Everyone who lost a job, or lost a home, and all those denied bank accounts and drivers’ licenses need to be identified. They will all need to be compensated and in many cases they need hardship payments now – something the government is still denying them. But whilst securing justice for the victims of the Windrush scandal must be an essential priority, we also need to look at why it happened to prevent it from ever happening again.
This means honestly assessing how false rhetoric on protecting our borders and immigration led directly to the Windrush scandal. This scandal did not fall from the sky: it was a product of government policy. The most important factor is that official policy, ministerial rhetoric and media coverage fails to treat migrants as people.
In terms of government policy, it’s important to remember that the whole Tory party and the Lib Dems voted for the 2014 Immigration Act and implemented their ‘hostile environment’. As part of this, we had Theresa May as Home Secretary with her ‘Go Home’ vans and announcing that she would ‘deport first, appeal later’.
As Home Secretary, May prided herself on developing policies that have resulted in British citizens who arrived as part of the Windrush generation losing their homes, jobs and livelihoods. The government is responsible for Windrush, and whilst related problems go back decades, with the Windrush scandal a fresh, cruel, malign twist has been added to long-running injustice.

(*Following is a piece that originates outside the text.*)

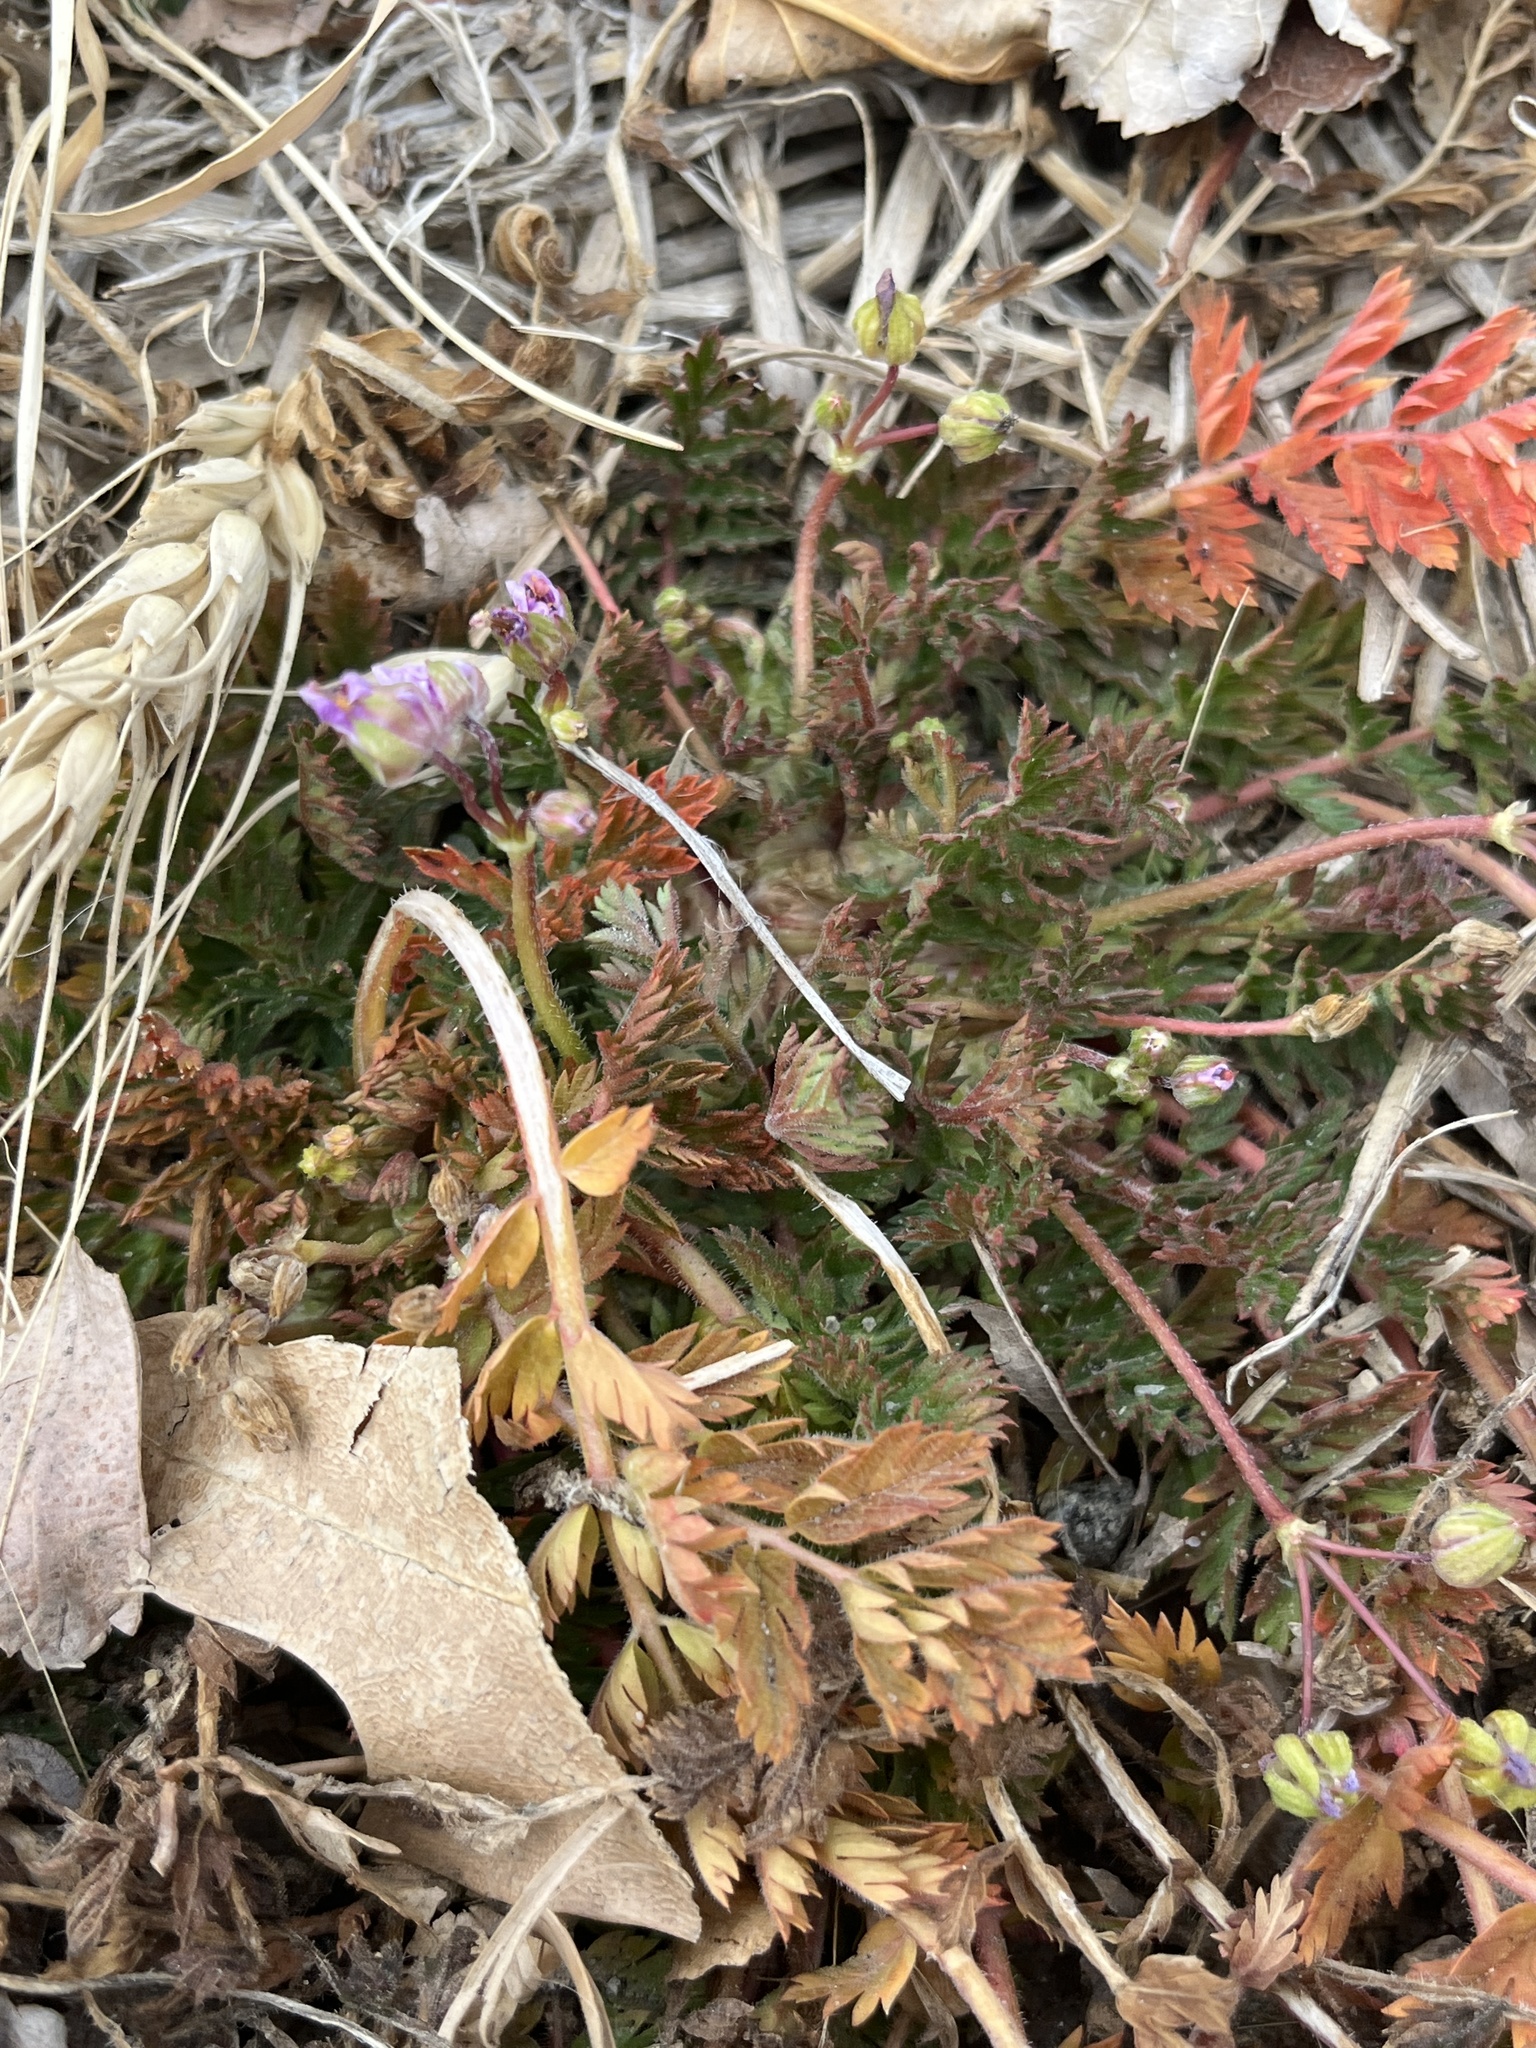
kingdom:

The new Home Secretary Sajid Javid wants to distance himself from some of the worst aspects of the Windrush scandal and has been trying to evade responsibility. In fact, he himself is guilty of a great injustice in refusing a hardship fund for those who have lost jobs, lost homes, or been denied bank accounts or driver’s licenses.
He is refusing to act despite the real hardship people are facing right now, and he is doing it for the most insensitive and bureaucratic of reasons. This is a chapter of the scandal of his own making that he could and should end now. Whilst the Home Secretary claims to have ended the ”hostile environment”, this is simply untrue and he recently sneaked out an announcement showing they were still treating the Windrush generation as second class citizens-
Labour conference was clear this week: we will not rest until there is justice for the Windrush generation. We have committed to scrapping of the Immigration Act of 2014, which enshrined Theresa May’s ‘hostile environment’ into law.
Labour has not only exposed these cruel policies of the Windrush scandal, but has also outlined the steps that a Labour government will take to end these outrages. As the Tories meet next week, they should finally commit to justice for the victims of the Windrush generation scandal. If not, they should make for a government that will.
Diane Abbott is shadow home secretary and MP for Hackney North and Stoke Newington.